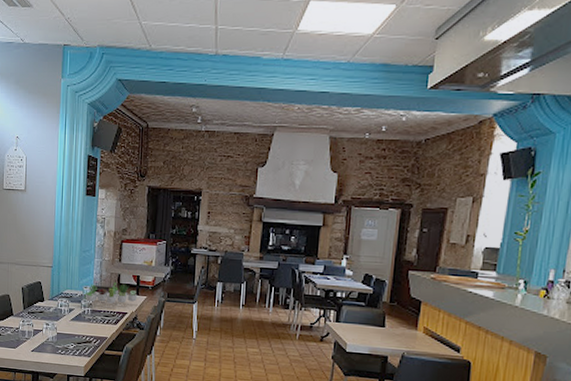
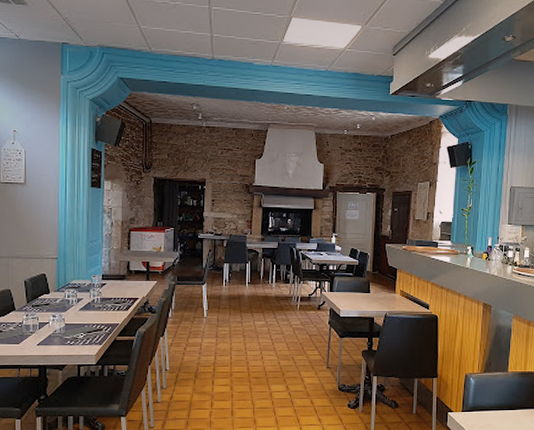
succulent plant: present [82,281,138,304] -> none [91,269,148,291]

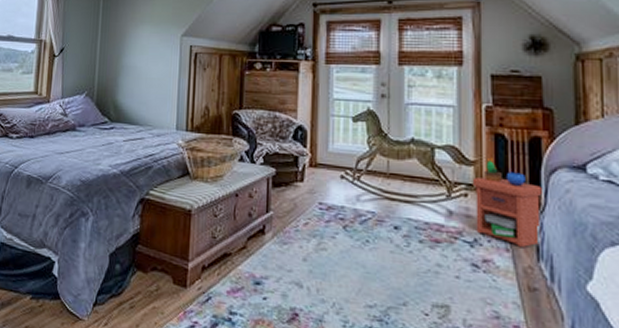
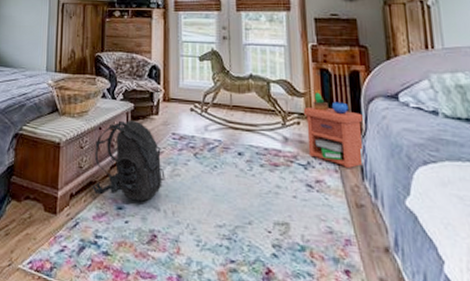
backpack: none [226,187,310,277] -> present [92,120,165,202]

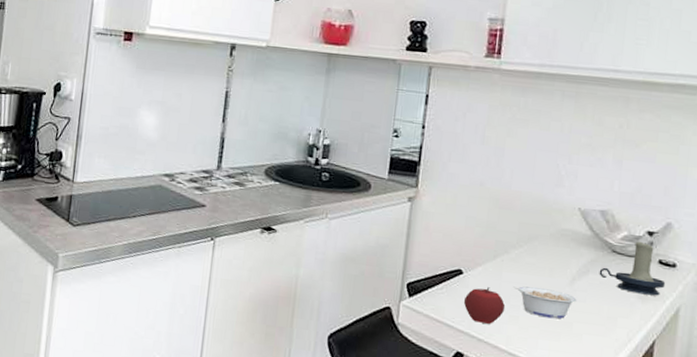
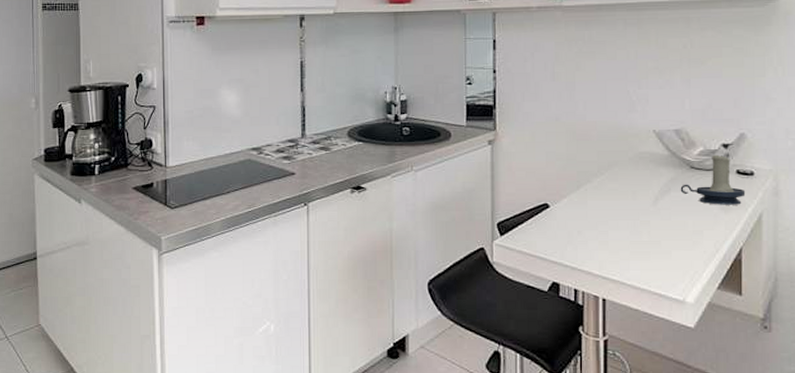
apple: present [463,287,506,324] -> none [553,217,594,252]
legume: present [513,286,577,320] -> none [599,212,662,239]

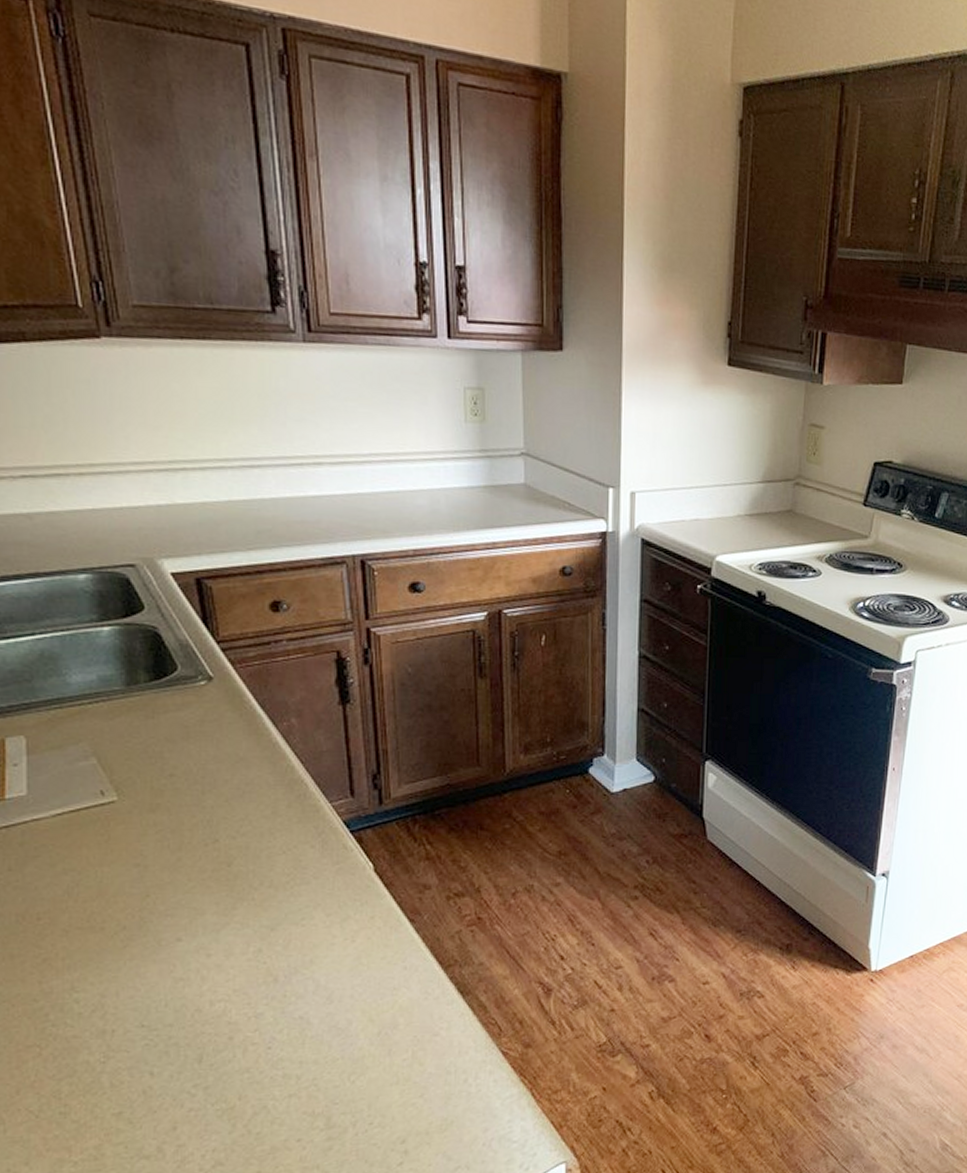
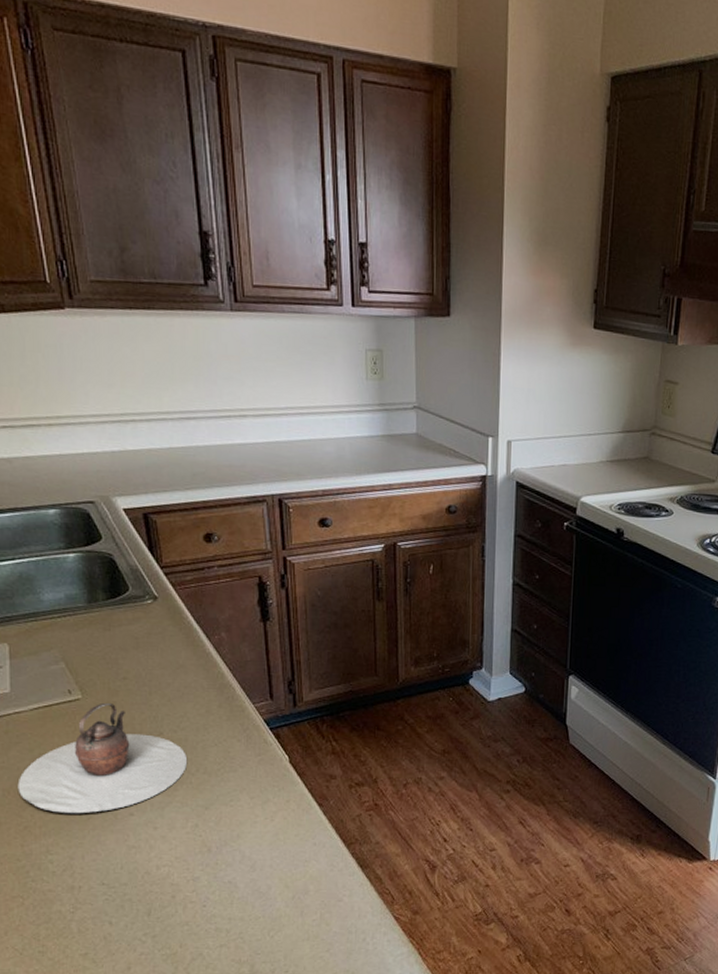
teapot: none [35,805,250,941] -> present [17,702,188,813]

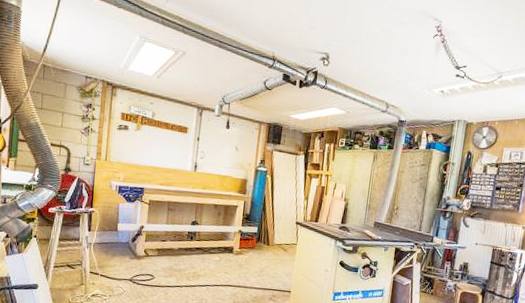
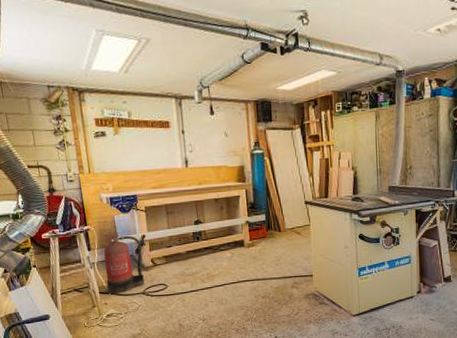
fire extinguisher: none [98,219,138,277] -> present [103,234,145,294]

= = = = = = =

> [TASK DESCRIPTION] Each line from the start of the entries above through the line with "teapot: none [35,805,250,941]" should be duplicated exactly, leaving out the pictures.

> [EXERCISE RESULT]
succulent plant: present [82,281,138,304] -> none [91,269,148,291]

backpack: none [226,187,310,277] -> present [92,120,165,202]

apple: present [463,287,506,324] -> none [553,217,594,252]
legume: present [513,286,577,320] -> none [599,212,662,239]

teapot: none [35,805,250,941] -> present [17,702,188,813]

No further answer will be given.